Jonathan Portes: In 2015, the Conservative government determined that families with multiple children were receiving excessive benefits, particularly among those who were unemployed or had low incomes. At the time, the United Kingdom operated a top-up system for low-income working families.
The government introduced a policy that effectively limited support for children beyond the second child. Under this policy, families with a third child no longer received an increase in child tax credits, as it was then called. This measure was highly controversial, as it was predicted to increase child poverty among the affected population, which was primarily composed of relatively low-income families with several children.
The government justified the policy on the grounds that individuals should not have children if they cannot afford them. Implicit in this rationale was the assumption that financial incentives significantly influenced fertility decisions. Critics, particularly in the popular press, framed this argument more pejoratively, suggesting that some families were motivated to have additional children in order to maximize welfare benefits.
Our research sought to determine whether the reduction in financial support actually influenced fertility behavior. The policy created a clear cutoff: children born before April 1, 2017, were eligible for benefits, while those born after that date were not. This demarcation allowed for precise econometric analysis, as it affected only a subset of families, thereby isolating the impact of the policy from broader social, economic, and cultural trends influencing fertility.

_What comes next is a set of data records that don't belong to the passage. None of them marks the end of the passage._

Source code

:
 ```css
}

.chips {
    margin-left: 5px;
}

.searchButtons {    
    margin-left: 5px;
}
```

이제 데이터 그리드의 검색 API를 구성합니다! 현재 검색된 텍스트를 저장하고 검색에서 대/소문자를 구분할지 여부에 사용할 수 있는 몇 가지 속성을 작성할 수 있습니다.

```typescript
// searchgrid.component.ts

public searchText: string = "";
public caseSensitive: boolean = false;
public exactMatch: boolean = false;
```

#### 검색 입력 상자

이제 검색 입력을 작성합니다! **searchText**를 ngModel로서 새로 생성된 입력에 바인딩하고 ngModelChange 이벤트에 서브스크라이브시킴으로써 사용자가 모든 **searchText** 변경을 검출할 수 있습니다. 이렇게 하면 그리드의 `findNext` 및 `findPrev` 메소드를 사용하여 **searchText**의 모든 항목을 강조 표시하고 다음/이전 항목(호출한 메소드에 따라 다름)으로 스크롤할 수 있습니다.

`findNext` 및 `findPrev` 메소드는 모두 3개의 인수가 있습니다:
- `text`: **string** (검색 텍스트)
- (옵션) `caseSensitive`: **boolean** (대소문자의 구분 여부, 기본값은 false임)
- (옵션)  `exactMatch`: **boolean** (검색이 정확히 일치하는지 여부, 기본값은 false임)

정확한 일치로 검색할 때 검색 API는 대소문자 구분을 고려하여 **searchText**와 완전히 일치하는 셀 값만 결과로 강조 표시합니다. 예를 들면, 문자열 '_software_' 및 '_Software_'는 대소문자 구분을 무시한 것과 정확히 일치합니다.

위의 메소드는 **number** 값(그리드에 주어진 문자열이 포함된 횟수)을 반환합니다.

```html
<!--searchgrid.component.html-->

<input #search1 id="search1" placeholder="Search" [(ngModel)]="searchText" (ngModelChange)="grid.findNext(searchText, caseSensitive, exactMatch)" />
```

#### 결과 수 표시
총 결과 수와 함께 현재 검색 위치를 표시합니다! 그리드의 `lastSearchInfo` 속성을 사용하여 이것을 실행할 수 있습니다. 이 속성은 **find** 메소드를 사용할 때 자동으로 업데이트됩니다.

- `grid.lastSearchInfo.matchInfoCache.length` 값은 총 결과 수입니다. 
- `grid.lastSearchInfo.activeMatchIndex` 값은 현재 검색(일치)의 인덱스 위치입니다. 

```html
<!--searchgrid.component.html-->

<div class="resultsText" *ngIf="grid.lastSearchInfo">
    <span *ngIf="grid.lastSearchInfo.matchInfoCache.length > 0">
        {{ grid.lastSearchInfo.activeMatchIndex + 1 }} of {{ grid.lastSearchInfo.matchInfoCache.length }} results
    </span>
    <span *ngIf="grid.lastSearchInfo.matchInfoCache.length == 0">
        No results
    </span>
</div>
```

Surprisingly, the analysis indicated no measurable change in fertility among the affected families. Financial incentives alone did not appear to drive childbearing decisions. Rather, fertility behavior is shaped by much broader social, economic, and cultural forces.
Indeed, contemporary demographic concerns in the United Kingdom, as in other advanced economies, focus less on excessively high fertility and more on the challenges associated with declining fertility rates.
The findings suggest, in line with other research, that financial incentives alone are insufficient to alter fertility behavior; any policy approach must consider the broader social and economic context.